Final refactor requested by Nicolas
---
 .../mlir/Dialect/Vector/Utils/VectorUtils.h   | 33 +++++++
 .../Transforms/VectorTransferOpTransforms.cpp | 89 +------------------
 mlir/lib/Dialect/Vector/Utils/VectorUtils.cpp | 44 +++++++++
 .../Vector/vector-transfer-flatten.mlir       |  6 +-
 4 files changed, 85 insertions(+), 87 deletions(-)

diff --git a/mlir/include/mlir/Dialect/Vector/Utils/VectorUtils.h b/mlir/include/mlir/Dialect/Vector/Utils/VectorUtils.h
index fc00769a4aaa8..2ab456d4fdbf1 100644
--- a/mlir/include/mlir/Dialect/Vector/Utils/VectorUtils.h
+++ b/mlir/include/mlir/Dialect/Vector/Utils/VectorUtils.h
@@ -42,6 +42,39 @@ Value createOrFoldDimOp(OpBuilder &b, Location loc, Value source, int64_t dim);
 /// on a 2D slice. Otherwise, returns a failure.
 FailureOr<std::pair<int, int>> isTranspose2DSlice(vector::TransposeOp op);
 
+/// Return true if `vectorType` is a contiguous slice of `memrefType`.
+///
+/// Only the N = vectorType.getRank() trailing dims of `memrefType` are
+/// checked (the other dims are not relevant). Note that for `vectorType` to be
+/// a contiguous slice of `memrefType`, the trailing dims of the latter have
+/// to be contiguous - this is checked by looking at the corresponding strides.
+///
+/// There might be some restriction on the leading dim of `VectorType`:
+///
+/// Case 1. If all the trailing dims of `vectorType` match the trailing dims
+///         of `memrefType` then the leading dim of `vectorType` can be
+///         arbitrary.
+///
+///        Ex. 1.1 contiguous slice, perfect match
+///          vector<4x3x2xi32> from memref<5x4x3x2xi32>
+///        Ex. 1.2 contiguous slice, the leading dim does not match (2 != 4)
+///          vector<2x3x2xi32> from memref<5x4x3x2xi32>
+///
+/// Case 2. If an "internal" dim of `vectorType` does not match the
+///         corresponding trailing dim in `memrefType` then the remaining
+///         leading dims of `vectorType` have to be 1 (the first non-matching
+///         dim can be arbitrary).
====
--- Goal ---
Based on the code diff, say whether each statement agrees with it: (a) four files were changed; (b) the dims of memrefType outside the trailing N are also checked; (c) in Ex. 1.2 the leading dim of the vector matches the memref. For each, answer yes or no and quote the deciding words.

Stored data
====
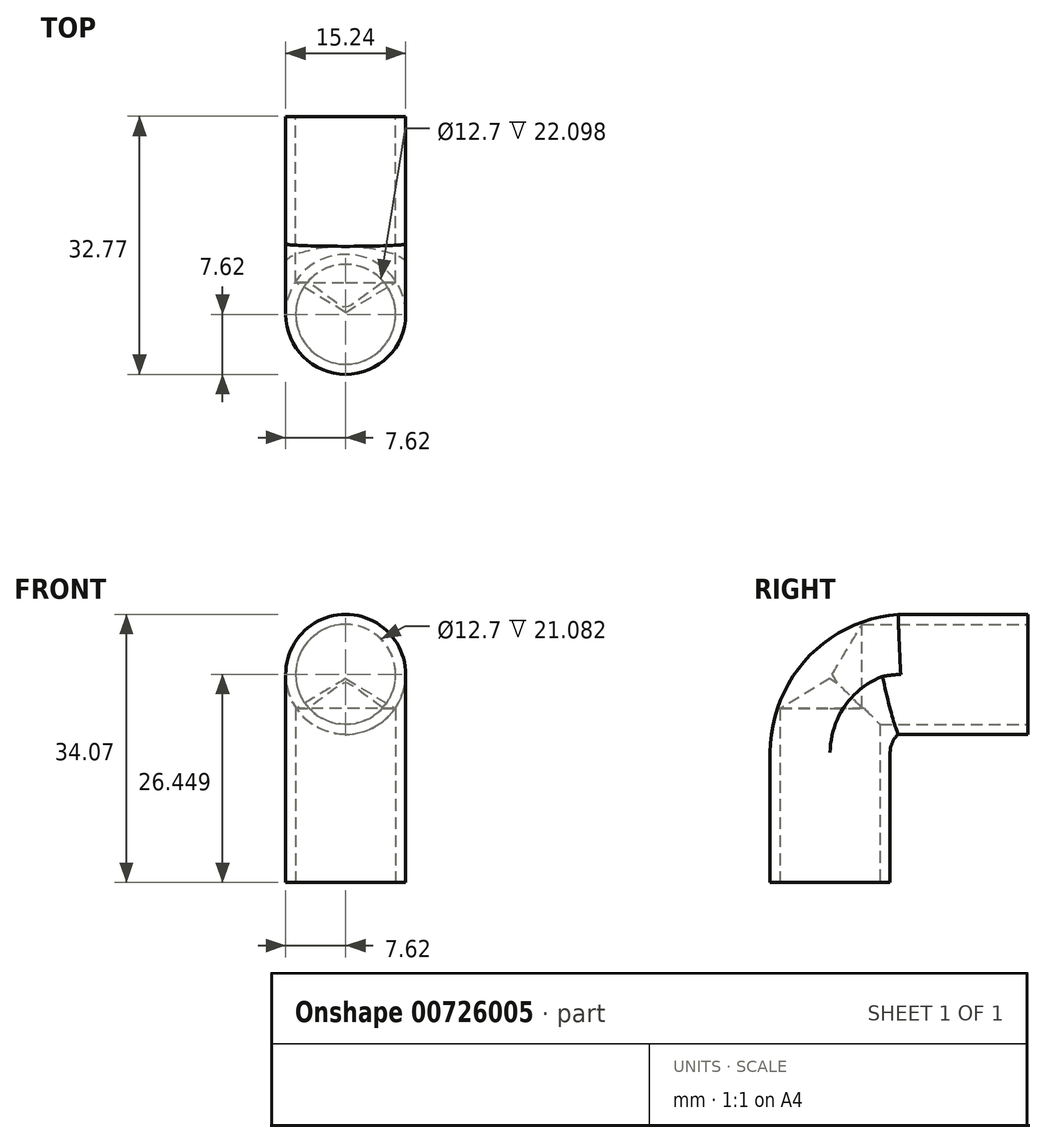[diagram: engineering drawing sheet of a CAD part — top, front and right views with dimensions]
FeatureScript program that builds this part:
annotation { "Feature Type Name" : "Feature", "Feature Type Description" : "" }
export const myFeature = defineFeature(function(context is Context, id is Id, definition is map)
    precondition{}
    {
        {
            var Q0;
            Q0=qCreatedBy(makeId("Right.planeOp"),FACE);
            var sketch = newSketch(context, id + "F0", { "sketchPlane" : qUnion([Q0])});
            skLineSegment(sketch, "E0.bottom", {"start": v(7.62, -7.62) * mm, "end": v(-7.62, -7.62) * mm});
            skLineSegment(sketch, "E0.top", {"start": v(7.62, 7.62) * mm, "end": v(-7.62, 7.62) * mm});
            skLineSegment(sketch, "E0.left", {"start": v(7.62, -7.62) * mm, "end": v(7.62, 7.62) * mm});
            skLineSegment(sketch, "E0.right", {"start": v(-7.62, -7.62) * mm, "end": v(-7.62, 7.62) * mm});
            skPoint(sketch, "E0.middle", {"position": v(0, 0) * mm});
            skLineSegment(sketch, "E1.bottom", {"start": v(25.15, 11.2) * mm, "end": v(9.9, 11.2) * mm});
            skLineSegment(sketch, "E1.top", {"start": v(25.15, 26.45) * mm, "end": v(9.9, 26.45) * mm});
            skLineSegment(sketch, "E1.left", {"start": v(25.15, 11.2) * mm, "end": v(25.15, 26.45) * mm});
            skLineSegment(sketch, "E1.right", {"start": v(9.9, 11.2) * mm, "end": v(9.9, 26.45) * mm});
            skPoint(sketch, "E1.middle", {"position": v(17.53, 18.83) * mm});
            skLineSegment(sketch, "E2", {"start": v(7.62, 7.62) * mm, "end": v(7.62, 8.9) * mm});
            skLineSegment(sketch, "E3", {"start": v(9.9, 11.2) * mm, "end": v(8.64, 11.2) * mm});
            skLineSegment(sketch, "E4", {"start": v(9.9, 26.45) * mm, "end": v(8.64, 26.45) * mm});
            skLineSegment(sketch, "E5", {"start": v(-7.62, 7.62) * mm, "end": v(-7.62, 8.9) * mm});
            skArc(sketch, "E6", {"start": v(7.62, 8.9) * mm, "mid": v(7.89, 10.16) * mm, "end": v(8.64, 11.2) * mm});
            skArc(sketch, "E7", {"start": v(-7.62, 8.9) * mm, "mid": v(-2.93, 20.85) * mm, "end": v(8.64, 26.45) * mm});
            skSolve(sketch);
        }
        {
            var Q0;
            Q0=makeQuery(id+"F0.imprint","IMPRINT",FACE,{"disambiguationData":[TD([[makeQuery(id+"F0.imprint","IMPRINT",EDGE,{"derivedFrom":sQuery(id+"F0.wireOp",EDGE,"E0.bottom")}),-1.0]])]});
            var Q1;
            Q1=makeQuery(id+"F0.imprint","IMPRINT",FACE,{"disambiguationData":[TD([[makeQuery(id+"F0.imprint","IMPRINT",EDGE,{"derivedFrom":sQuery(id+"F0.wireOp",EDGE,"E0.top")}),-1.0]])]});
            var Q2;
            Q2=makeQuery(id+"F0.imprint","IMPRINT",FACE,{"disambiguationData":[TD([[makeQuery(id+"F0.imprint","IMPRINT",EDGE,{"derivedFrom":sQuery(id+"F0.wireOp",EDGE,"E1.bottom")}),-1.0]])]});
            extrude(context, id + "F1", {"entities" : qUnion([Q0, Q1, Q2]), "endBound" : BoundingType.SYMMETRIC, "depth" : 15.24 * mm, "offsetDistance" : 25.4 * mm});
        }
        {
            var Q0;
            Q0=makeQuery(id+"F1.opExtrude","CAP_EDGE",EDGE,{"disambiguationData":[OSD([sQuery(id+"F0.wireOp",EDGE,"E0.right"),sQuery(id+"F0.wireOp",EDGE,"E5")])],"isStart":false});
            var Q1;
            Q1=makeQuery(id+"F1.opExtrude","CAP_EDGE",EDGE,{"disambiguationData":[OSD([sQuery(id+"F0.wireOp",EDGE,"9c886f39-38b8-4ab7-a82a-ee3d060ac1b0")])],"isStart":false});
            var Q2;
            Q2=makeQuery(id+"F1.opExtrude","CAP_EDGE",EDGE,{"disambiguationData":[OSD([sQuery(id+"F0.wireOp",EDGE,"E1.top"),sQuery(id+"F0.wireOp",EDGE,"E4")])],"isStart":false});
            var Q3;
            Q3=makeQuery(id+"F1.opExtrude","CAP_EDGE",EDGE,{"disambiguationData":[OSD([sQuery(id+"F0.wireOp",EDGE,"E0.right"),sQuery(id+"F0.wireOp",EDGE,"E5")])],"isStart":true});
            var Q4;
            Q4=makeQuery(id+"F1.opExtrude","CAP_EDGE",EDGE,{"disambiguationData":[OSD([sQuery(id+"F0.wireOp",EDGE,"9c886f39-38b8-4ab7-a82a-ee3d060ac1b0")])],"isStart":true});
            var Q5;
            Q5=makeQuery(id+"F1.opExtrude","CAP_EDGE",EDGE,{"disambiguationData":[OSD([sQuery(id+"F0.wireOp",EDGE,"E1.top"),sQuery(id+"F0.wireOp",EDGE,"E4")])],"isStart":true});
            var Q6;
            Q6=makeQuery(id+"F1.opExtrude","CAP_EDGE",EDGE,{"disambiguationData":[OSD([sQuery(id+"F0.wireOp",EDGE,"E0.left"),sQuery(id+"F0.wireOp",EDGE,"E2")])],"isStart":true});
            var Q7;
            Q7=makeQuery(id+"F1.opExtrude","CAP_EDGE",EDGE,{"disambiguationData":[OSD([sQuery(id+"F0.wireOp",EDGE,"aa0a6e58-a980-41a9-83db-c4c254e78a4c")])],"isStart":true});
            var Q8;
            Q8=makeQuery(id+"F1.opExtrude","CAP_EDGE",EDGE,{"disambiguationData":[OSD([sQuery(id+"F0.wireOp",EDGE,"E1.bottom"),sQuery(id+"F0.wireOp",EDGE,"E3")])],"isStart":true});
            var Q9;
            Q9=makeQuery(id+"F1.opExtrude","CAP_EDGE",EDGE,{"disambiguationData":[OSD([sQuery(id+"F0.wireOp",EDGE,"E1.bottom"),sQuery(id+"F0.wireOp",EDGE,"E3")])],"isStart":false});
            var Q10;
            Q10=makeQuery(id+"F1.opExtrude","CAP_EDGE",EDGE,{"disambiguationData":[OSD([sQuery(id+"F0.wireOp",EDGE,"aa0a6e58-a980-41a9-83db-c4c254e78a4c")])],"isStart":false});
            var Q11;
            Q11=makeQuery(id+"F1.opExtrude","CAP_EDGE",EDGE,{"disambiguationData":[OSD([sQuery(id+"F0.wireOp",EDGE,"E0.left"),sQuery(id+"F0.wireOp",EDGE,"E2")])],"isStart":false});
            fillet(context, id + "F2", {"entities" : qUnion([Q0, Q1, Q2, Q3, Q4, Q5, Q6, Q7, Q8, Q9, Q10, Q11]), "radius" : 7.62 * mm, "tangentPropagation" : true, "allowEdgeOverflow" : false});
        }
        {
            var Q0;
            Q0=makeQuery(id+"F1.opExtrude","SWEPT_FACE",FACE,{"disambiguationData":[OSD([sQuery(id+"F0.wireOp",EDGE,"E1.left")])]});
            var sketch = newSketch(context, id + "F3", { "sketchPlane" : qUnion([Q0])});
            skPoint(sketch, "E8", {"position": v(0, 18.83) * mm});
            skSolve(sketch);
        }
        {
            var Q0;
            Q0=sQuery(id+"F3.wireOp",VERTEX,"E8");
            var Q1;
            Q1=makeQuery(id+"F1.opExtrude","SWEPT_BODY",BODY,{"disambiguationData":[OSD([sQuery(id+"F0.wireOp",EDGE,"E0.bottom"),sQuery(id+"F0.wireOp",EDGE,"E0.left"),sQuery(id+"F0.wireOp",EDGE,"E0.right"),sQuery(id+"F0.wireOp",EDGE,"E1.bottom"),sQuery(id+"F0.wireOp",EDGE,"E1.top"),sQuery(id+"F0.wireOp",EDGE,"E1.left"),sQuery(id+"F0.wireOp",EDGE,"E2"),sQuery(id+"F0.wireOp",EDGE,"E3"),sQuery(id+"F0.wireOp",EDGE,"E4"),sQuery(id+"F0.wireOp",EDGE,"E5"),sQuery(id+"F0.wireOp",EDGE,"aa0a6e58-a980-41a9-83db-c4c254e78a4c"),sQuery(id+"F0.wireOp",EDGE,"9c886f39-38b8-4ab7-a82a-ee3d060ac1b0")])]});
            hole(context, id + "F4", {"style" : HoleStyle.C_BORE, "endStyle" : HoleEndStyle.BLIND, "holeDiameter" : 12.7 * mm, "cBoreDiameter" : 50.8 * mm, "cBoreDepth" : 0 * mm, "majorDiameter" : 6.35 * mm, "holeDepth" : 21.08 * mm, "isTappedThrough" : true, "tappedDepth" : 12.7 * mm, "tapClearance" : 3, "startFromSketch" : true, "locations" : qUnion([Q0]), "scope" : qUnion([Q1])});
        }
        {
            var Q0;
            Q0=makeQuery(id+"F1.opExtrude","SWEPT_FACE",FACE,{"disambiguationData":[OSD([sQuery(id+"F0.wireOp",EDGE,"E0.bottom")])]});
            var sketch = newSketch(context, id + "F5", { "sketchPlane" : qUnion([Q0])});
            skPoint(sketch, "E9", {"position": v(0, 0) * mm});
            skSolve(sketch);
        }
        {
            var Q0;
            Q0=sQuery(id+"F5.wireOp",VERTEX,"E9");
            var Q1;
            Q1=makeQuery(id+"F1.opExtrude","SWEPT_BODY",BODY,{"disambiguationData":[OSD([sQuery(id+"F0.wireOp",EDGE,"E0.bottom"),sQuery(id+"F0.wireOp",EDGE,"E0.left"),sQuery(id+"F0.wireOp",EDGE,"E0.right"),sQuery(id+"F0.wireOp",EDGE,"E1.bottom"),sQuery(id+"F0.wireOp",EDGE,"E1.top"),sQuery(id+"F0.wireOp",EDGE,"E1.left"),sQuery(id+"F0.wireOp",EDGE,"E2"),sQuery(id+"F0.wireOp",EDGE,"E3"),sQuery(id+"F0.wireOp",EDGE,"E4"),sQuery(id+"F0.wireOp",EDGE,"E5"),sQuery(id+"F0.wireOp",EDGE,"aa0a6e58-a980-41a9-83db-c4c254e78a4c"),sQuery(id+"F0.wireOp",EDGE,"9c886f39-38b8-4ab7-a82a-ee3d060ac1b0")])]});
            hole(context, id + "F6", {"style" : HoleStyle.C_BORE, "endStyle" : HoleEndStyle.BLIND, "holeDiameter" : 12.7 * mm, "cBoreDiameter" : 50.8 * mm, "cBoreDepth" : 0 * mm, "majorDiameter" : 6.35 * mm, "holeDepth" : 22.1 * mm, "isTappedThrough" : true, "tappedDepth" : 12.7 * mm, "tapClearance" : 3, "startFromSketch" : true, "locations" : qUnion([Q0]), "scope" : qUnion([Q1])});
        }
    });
====
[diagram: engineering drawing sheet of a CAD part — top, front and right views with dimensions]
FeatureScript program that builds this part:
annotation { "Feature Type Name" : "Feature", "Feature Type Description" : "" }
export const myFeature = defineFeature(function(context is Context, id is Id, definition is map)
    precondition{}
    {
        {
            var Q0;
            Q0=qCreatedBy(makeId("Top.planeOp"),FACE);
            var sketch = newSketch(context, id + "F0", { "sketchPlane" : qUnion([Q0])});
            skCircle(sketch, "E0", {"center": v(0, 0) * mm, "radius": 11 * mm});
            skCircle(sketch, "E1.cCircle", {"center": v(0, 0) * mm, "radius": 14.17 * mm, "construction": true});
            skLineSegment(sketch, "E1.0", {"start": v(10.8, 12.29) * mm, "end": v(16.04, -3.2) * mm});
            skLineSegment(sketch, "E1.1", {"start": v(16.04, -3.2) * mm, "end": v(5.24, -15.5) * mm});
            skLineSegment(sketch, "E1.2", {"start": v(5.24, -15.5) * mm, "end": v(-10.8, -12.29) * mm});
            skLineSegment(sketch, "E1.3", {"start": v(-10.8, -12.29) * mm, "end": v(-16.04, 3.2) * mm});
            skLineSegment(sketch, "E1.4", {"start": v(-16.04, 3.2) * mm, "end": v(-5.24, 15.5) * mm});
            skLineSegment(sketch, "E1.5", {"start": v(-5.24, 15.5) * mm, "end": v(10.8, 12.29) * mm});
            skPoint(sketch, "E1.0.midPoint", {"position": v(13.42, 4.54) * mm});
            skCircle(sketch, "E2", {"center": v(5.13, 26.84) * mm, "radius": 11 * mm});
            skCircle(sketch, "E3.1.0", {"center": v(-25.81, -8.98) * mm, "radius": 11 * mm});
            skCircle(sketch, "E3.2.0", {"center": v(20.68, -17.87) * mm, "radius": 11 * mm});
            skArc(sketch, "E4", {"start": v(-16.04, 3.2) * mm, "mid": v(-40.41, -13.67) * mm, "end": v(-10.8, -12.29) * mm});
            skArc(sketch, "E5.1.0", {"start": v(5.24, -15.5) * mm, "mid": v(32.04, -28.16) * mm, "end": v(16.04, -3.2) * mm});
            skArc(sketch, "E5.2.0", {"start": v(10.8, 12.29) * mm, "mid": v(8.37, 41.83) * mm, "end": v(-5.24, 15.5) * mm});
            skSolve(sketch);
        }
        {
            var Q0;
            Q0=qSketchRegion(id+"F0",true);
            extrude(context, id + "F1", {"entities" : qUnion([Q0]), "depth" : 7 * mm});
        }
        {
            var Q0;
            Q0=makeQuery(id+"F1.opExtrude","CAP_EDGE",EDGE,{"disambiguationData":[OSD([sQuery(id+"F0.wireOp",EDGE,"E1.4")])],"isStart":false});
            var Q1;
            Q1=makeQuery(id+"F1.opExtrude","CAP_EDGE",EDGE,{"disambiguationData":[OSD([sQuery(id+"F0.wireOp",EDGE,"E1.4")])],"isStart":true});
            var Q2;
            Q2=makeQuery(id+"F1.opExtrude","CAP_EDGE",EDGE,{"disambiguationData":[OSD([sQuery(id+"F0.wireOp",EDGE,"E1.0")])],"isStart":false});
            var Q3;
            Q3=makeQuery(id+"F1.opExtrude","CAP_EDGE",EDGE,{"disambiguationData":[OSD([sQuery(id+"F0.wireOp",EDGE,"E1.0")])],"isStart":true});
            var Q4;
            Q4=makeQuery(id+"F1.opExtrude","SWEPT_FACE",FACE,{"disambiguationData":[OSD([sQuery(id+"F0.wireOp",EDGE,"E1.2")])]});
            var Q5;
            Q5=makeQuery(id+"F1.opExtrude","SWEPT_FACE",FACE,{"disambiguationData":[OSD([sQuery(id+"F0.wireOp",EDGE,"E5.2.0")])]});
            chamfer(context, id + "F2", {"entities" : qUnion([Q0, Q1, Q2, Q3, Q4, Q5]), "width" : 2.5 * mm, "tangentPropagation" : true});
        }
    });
====
--- Answer below ---
(a) Yes: "4 files changed, 85 insertions(+), 87 deletions(-)"
(b) No: "the other dims are not relevant"
(c) No: "the leading dim does not match (2 != 4)"